### Passage provided
########

Greenberg: New Rules Released for For-Profit Schools
For-profit schools just got a new playbook that will affect how they do business.
The Education Department today released 13 of 14 new, controversial new rules aimed at curbing alleged abuse at for-profit colleges and post-secondary vocational schools.
The new rules, which will be published in the Federal Register on Friday, govern such things as incentive compensation, new program approval and deceptive advertising. Some have been modified or somewhat watered down, with 82 changes from the original proposals—the result, the Department says, of public comments. They go into effect July 1 of next year.
Wednesday's action also partially addresses the 14th rule: gainful employment, perhaps the most significant and certainly most hotly contested of all rules.
Publication of the full gainful employment rule, which could affect school eligibility for federal loans based on student loan repayment rates and debt-to-income ratios, has been delayed until early next year; it will be effective July 1, 2012. The department claims to have received upwards of 90,000 comments regarding gainful employment from schools and students, much of it orchestrated by what appear to be last-minute lobbying efforts.

########

### Data
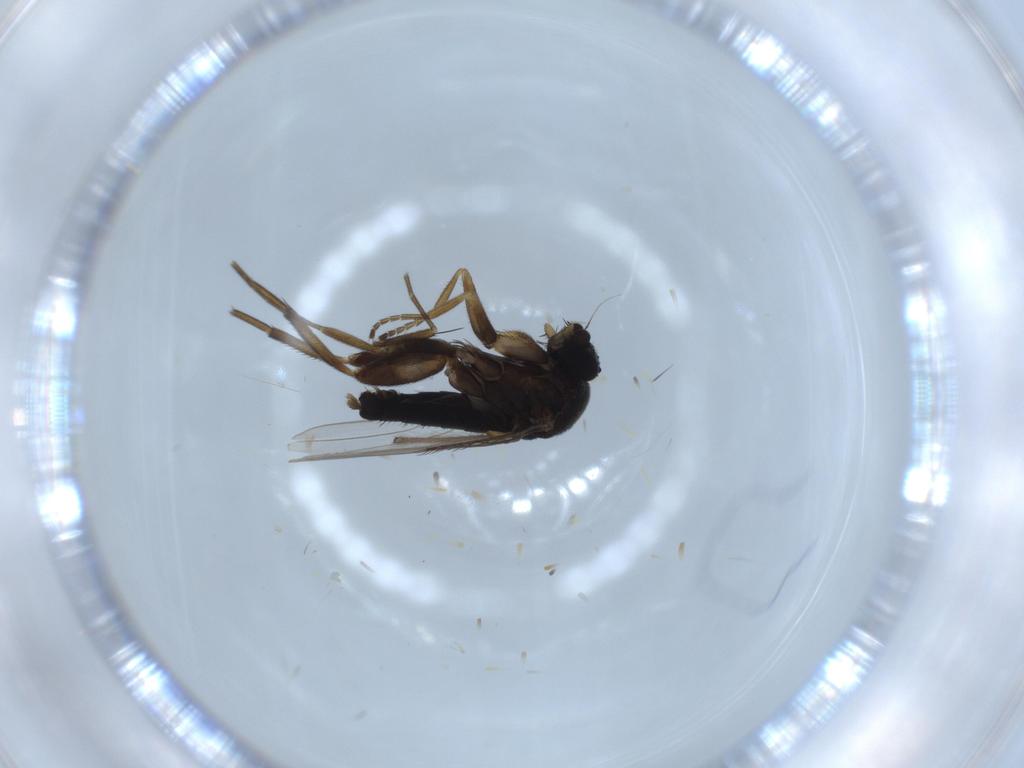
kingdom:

########

### Required actions
- A) According to the article on new rules for for-profit schools, how many changes were made from the original proposals?
- B) Continue the article on new rules for for-profit schools, picking up after its final sentence.

### Exercise answers
- A) 82 changes

- B)
In a press release announcing the new rules, the Department noted that for-profit schools represent 11 percent of all higher education students, 26 percent of all student loans and 43 percent of all loan defaults. Furthermore, according to the Department, more than a quarter of the schools get at least 80 percent of their revenue from federal loans.
The rules now being published include:
- Job placement rates. Requiring for-profits and post-secondary vocational schools to provide prospective students with graduation and job placement rates. (It doesn’t include any standards, however.)
- New programs. Requiring schools to give notice and, in some cases, formally apply when introducing a new program. This is aimed at schools with poor gainful employment records that attempt to “game the system,” the Department says, by creating a large number of new programs.
- Crackdown on deception. Strengthening the department’s authority to take action against schools that “engage in deceptive advertising, marketing and sales practices.
- No more incentive comp. Removing a “safe harbor” that allowed incentive compensation for admissions recruiters based exclusively on success in enrollment.
- State authorization. Requiring states to monitor and approve post-secondary programs. Even though they’re required to do so, some don’t.
- High school diploma mills. Requiring the schools to validate that a prospective student’s high school diploma is real and not from a “high school diploma mill.”
- Credit hour definition. Regulations that define a credit hour for federal loan, not academic purposes. With no current standards, states can create their own definition of credit hours and get more federal aid per course.
The Department is holding public hearings next Thursday and Friday and additional private meeting over the next few weeks regarding gainful employment.
Publicly traded for-profit schools affected by these changes, in one way or the other, include: Strayer Education , Education Management , DeVry , Bridgepoint , Apollo Group , Corinthian Colleges , Career Education and ITT Education .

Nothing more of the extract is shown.